As I mentioned in my previous post, I’m trying to write a quantum circuit to learn MNIST classifications. Because images are too large for a quantum circuit, the data is first run through an autoencoder to reduce the dimensionality from 28 * 28 to just one vector of length 10. I then run through a circuit with 10 wires, and use the expectation of each wire as the score for that class. I’ve got it all working, but it’s pretty slow.
This is what the circuit, cost and grad code look like. I’ve omitted setup and imports for the sake of brevity, but can post that if it might affect things.
# x will be a length ENCODING_SIZE vector
# that represents the encoding of a MNIST image
# thetas is of size 2 * NUM_QUBITS
@qml.qnode(dev)
def circuit(x, thetas):
for i in range(ENCODING_SIZE):
RX(x[i], wires=i)
for i in range(NUM_QUBITS - 1):
CNOT(wires=[i, i+1])
for i in range(NUM_QUBITS):
RX(thetas[i], wires=i)
for i in range(NUM_QUBITS, 2 * NUM_QUBITS):
RY(thetas[i], wires=(i - NUM_QUBITS))
return tuple(qml.expval.PauliZ(wires=i) for i in range(NUM_QUBITS))
# X is of size (b, 10), actual_labels is size (b,)
# thetas if of size 2 * NUM_QUBITS.
# implements cross-entropy classification loss
# as described here:
# https://pytorch.org/docs/stable/nn.html#crossentropyloss
# with numerical stability
def cost(X, actual_labels, thetas):
b = X.shape[0]
yhats = []
for i in range(b):
yhat = circuit(X[i], thetas)
yhats.append(yhat)
st = np.stack(yhats)
actual_class_vals = st[range(b), actual_labels]

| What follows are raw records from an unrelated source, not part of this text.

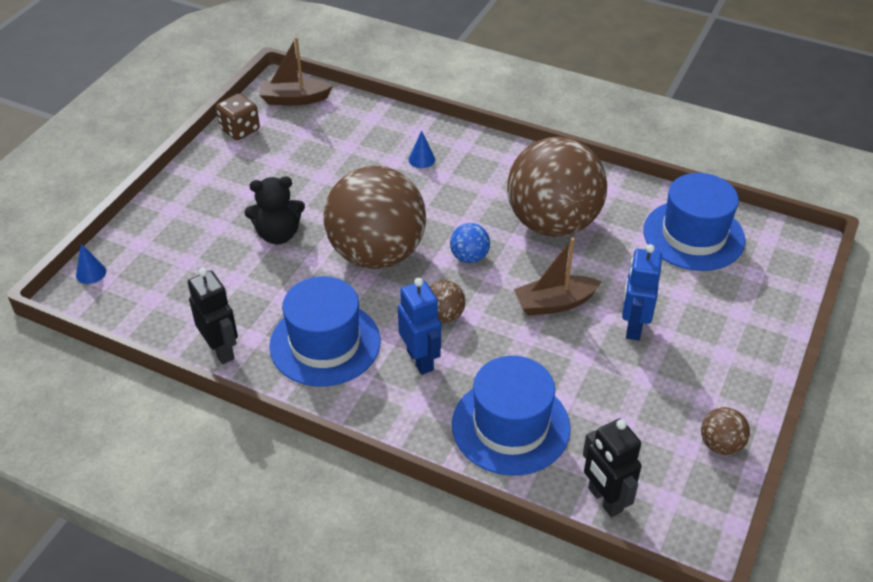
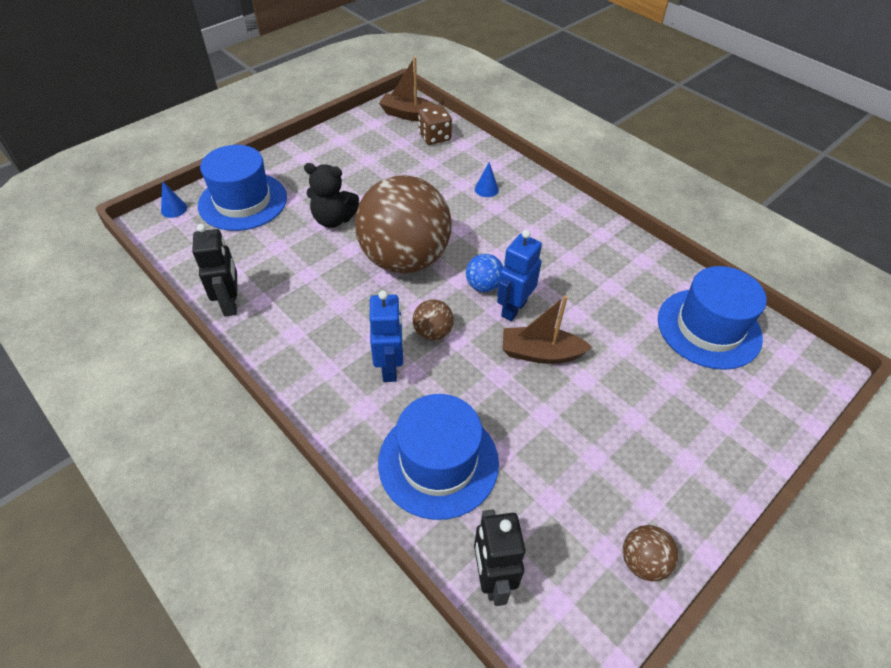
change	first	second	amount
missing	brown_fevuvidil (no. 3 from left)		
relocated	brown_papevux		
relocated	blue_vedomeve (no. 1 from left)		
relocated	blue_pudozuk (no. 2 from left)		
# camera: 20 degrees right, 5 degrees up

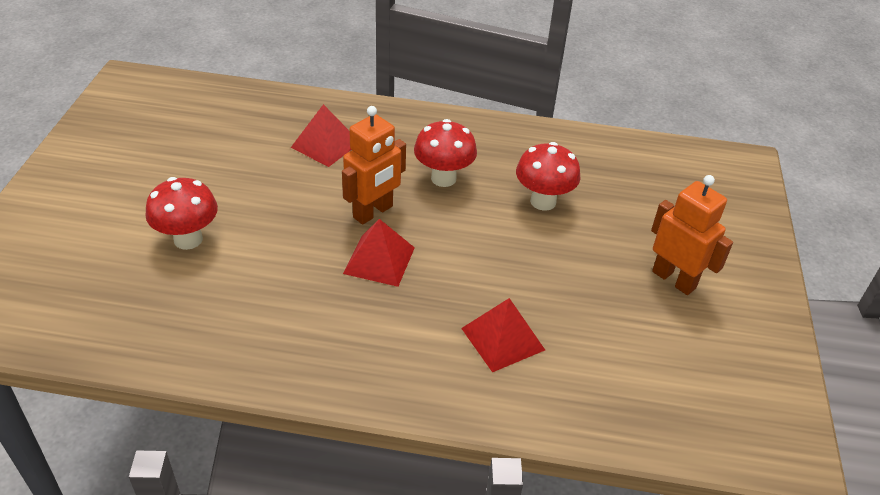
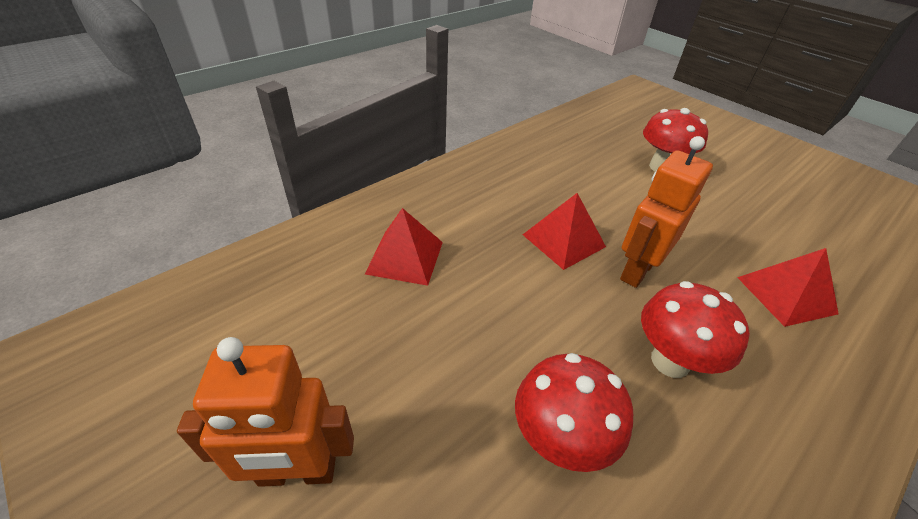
change	first	second	amount
spun	orange_pudozuk (no. 1 from left in the first image)	orange_pudozuk (no. 2 from left)	45 degrees clockwise
# camera: 130 degrees right, 0 degrees up

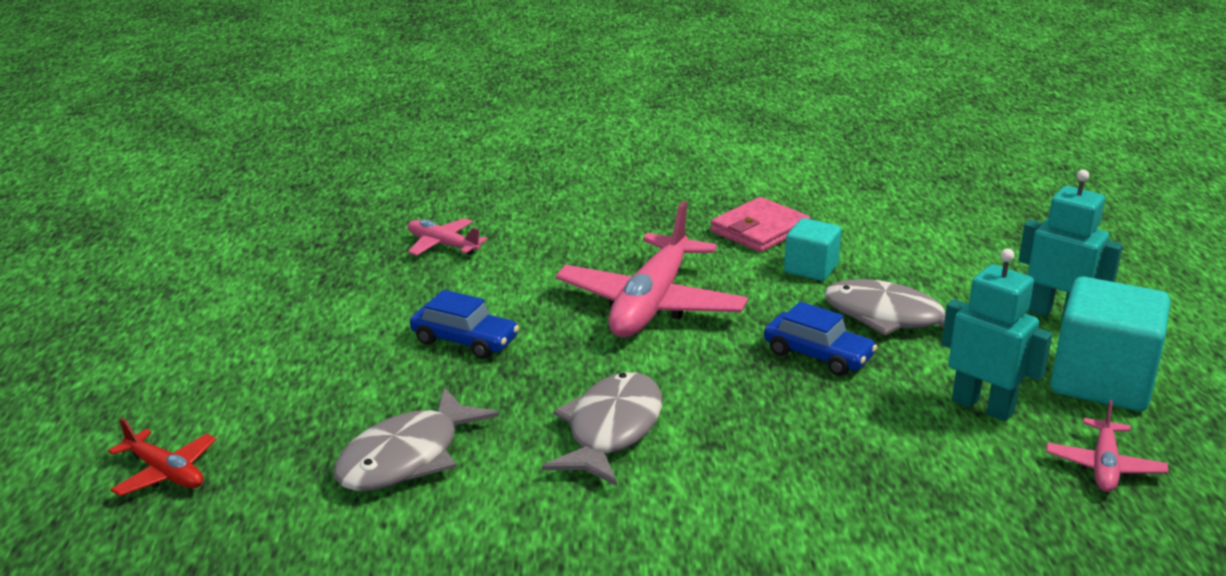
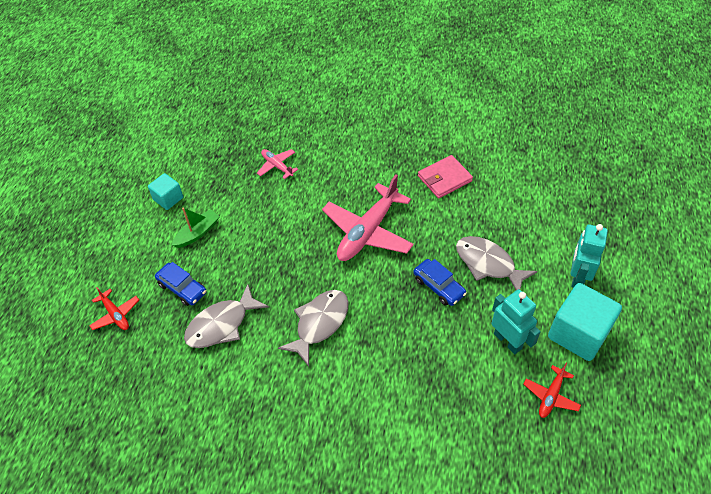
change	first	second	amount
appeared		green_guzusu	
relocated	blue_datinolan (no. 1 from left)		
relocated	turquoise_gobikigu (no. 1 from left)		
colour	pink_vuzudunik (no. 3 from left)	red_vuzudunik (no. 2 from left)	
spun	turquoise_pudozuk (no. 2 from left)		120 degrees counterclockwise
# camera: 15 degrees right, 25 degrees up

shifted = st - np.max(st, axis=1)[:, np.newaxis]
the_sum = np.log(np.sum(np.exp(shifted), axis=1))
return np.mean(-actual_class_vals + the_sum)
# loaded the data in batches of size 4, so
# X is of size (4, 10)
X = encoder(inputs.view(len(labels), -1))
start = time.time()
qml.grad(cost, argnum=2)(X.numpy(), labels.numpy(), thetas)
print(time.time() - start)
this operation takes about 200 seconds (and scales linearly with the size of the batch, so 50 seconds per example). at this speed, it would take a month to do the entire 60000 image dataset. Is there anything I can do to speed this up, or is this just the nature of the implementation and there is not much that can be done about this? the reason I ask is because this is for a class project (CS269Q at Stanford) and we only have about two weeks remaining.
I have two thoughts so far on why it is slow:
- the cost function is semi complicated so calculating the gradient is quite a hassle. however, I feel like in any classification task it’s going to be like this. should I try to switch to some dataset on which I can perform regression instead?
- there are too many wires. I could try to reduce the number of wires, but the reason I picked 10 was so each wire could correspond to one of the 10 classes. if I need to reduce the number of wires to say 5, how would I classify after that? I guess I could attach it to a simple matrix multiplication that maps from the 5 wires to the 10 classes, and also learn that 5 x 10 matrix. the only problem is that really increases the number of parameters to learn, which may or may not be a problem. I’m not sure.
any thoughts on this would be very much appreciated. thanks so much!